##### Testo fornito

2014: STATI, EUROPE ED EUROPEE

DI ANTONIO DI PASQUALE

L’avanzata delle destre e di un certo nazionalismo è il lampante risultato dell’ultima tornata elettorale europea.
Emerge anche la timida voglia di resistere da parte delle sinistre socialiste alla demolizione dello stato sociale in atto. Esse, tuttavia, non riescono, salvo in Grecia, ad interpretare il disagio sociale dilagante, non solo in tutta Europa.
Lo status quo appare garantito. Le forze che hanno disposto l’austerità rimangono salde, in Italia esse addirittura trionfano.
Si prospetta tuttavia uno scenario per l’integrazione europea, in un contesto di urgenze globali, insidioso, sia sotto il profilo nazionale che internazionale.

Cerchiamo di fare il punto.
L’evoluzione della storia delle istituzioni europee si è mossa, sin dal secondo dopo guerra, grazie a due spinte. Il volere degli stati membri, caratterizzato da fasi alternate di stasi e avanzamento, in ragione dei propri interessi nazionali in relazione alla contingenza generale; il disegno di pace e sicurezza internazionale delle potenze egemoni ed i relativi interessi geopolitici (a cui ovviamente non sono sfuggiti i singoli stati sovrani, in particolar modo quelli sconfitti nel secondo conflitto mondiale, con notevoli implicazioni nell’ambito della guerra fredda e gravi conseguenze alla sua conclusione con il tracollo del blocco sovietico).

##########

▸ **Consegna scritta A**
Elenca, nell'ordine in cui compaiono, i nomi propri di luogo presenti nel corpo dell'articolo sulle elezioni europee, escludendo il titolo.
▸ **Consegna scritta B**
Scrivi il seguito dell'articolo sulle elezioni europee, partendo subito dopo la sua ultima frase.
Il materiale che segue è indipendente dall'articolo sulle elezioni europee.

##### Materiale fornito

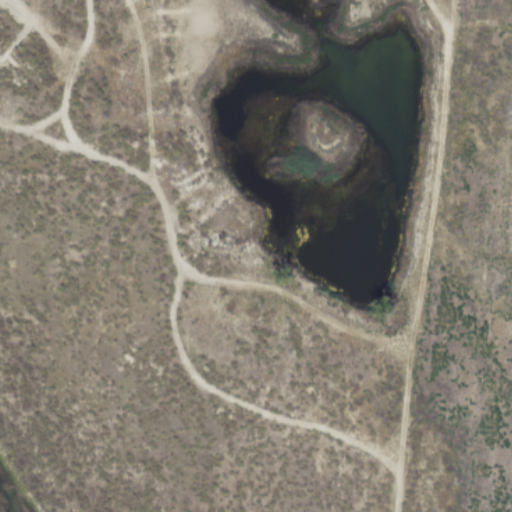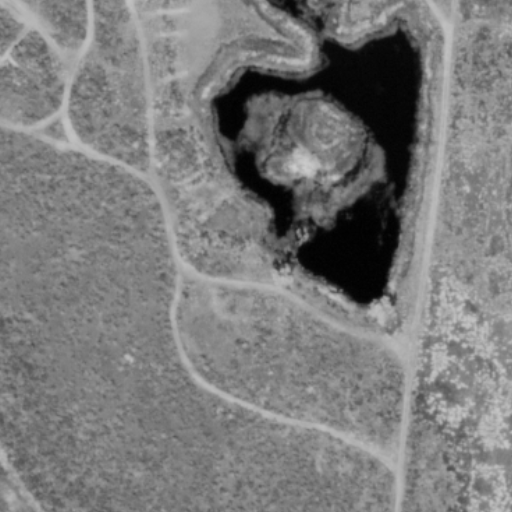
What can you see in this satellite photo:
road: (149, 1)
road: (200, 5)
road: (448, 17)
road: (39, 32)
road: (144, 98)
road: (33, 124)
road: (54, 143)
road: (296, 301)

##########

▸ **Risultato finale A**
Grecia, Europa, Italia

▸ **Risultato finale B**
L’andamento dell’edificazione di una cosa pubblica europea che ne è risultato è stato definito progressivo.
Ciò significa, stando alle speranze di alcuni, la necessità di assecondare i tempi della costruzione materiale delle condizioni socioeconomiche per la realizzazione, progressiva, appunto, di una tendenziale unione politica tra gli stati sempre più serrata e generale e non più solo economica.
Questo disegno ed il relativo andamento appena rammentato tuttavia esita a maturare, specie se si analizza il relativo processo in termini democratici.
Ma perché?

L’idea di una Europa che possa essere una pacifica casa per tutti i suoi popoli non può non piacere, specie se si calcolano i benefici in termini di economie che ne sortirebbero spendibili in termini di benessere collettivo, senza pensare al potenziale ruolo e prestigio internazionale che ne sortirebbe.
Cerchiamo allora di comprendere il problema analizzando il processo di europeizzazione con una lente democratica.

I trattati della UE, non solo i più recenti dettati dall’emergenza finanziaria, ma anche quelli istitutivi, rimangono infatti viziati da un peccato originario che rende l’Europa incapace di una maturazione politica reale.
Essi sono frutto di una combinazione di liberismo e autocrazia, sono infestati da particolarismo e corporativismo, le istituzioni che ne derivano sono lontane e infettate da una burocrazia tecnica, di alto borgo e privilegiata.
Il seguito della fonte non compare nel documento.